Il y a donc bien eu prise en compte du problème et mobilisation importante. La période suivante a peut-être été marquée par le sentiment qu'on l'avait traité, notamment en raison de l'existence de normes acceptables et du système de contrôle préalable des sols à planter. On s'est peut-être, alors, un peu endormi. Or dans ce genre de crise de santé publique, on n'agit que sous la pression, qu'elle soit exercée par l'opinion, par la presse ou par un lanceur d'alerte.

Un pas a été franchi lorsque le premier plan chlordécone a été mis en place, puisque les moyens qui lui ont été consacrés ont été revus à la hausse, que l'on est allé plus loin en matière de contrôles, que l'on a abaissé la limite maximale de résidus, que l'on a pris pour principe – ce qui a ensuite été un peu perdu de vue avec la LMR sur les viandes, et là il faudrait effectivement en trouver les raisons – de réduire le plus possible l'exposition au produit.
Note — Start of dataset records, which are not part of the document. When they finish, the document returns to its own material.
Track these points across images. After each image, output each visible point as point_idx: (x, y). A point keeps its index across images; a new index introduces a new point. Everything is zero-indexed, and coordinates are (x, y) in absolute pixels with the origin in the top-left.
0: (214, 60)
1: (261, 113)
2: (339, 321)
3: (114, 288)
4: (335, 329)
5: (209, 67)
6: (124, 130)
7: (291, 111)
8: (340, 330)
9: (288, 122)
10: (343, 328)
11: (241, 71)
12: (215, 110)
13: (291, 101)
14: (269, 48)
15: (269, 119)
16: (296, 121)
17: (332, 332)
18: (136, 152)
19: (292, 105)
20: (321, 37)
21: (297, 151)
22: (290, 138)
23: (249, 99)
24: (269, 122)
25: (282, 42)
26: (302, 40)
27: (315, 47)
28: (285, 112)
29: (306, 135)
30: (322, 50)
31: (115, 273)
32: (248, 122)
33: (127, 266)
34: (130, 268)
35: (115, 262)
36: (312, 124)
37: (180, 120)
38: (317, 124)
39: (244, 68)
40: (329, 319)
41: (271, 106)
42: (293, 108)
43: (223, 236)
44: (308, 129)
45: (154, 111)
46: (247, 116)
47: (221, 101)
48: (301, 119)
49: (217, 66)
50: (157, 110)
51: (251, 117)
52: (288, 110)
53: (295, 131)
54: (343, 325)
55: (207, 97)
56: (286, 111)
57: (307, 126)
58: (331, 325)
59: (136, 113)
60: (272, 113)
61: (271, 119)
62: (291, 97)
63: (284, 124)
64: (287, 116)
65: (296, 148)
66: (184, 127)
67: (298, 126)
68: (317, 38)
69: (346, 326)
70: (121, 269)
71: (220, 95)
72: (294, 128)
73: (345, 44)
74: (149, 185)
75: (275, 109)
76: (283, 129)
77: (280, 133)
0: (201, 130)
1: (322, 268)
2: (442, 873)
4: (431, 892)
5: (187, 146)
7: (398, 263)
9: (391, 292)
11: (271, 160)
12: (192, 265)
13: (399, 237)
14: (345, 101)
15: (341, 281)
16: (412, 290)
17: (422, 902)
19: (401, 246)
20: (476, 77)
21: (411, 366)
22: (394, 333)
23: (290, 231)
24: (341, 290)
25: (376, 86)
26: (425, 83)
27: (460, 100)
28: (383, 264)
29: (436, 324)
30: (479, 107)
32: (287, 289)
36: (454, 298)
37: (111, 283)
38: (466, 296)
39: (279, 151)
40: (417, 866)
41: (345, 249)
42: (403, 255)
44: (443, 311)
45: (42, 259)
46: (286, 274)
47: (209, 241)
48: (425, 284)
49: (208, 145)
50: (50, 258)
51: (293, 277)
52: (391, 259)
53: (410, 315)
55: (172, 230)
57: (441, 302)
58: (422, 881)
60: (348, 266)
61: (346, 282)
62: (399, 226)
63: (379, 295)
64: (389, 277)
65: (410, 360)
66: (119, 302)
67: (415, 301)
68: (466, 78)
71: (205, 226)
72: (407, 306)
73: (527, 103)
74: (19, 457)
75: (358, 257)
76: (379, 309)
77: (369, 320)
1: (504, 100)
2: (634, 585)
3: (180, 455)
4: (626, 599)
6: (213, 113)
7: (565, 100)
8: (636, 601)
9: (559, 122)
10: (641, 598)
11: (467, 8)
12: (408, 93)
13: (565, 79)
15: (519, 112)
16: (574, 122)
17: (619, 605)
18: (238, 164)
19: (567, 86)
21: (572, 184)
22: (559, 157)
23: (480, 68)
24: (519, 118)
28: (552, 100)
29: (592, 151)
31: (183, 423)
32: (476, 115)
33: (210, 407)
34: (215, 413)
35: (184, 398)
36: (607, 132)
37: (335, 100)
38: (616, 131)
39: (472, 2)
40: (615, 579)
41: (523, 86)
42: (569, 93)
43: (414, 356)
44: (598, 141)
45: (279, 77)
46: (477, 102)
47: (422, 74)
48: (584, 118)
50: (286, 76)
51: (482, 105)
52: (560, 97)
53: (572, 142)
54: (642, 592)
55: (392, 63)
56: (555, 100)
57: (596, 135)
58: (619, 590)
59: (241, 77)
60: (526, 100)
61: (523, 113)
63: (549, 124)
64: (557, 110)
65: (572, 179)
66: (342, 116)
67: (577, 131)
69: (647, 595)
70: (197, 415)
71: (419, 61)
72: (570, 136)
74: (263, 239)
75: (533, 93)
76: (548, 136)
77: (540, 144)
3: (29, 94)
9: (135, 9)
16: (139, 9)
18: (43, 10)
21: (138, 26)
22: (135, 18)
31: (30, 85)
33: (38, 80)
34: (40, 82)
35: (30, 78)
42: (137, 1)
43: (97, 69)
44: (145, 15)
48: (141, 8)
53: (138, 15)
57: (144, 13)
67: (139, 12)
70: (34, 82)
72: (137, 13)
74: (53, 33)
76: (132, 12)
On a donc connu des périodes de grande activité, d'efficacité et de cohésion de l'administration, comme lors de l'exécution du premier plan au cours duquel un travail de mutualisation des ressources a été accompli et une dynamique s'est mise en place.

Cette dernière s'est ensuite un peu ralentie, peut-être du fait de la lassitude ou de l'attitude consistant, lorsque l'on a réglé un problème, à vouloir tourner la page et à passer à autre chose, sans forcément prendre en compte que ce problème perdurera en fait pendant des générations et qu'il faudra continuer à le traiter.

Je ne suis donc pas d'accord pour dire que l'on n'a rien fait entre 1999 et le premier plan chlordécone : c'est une légende. Ce n'est pas exact. J'ai d'ailleurs sur ce point toujours défendu tout ce qui avait été fait à l'époque.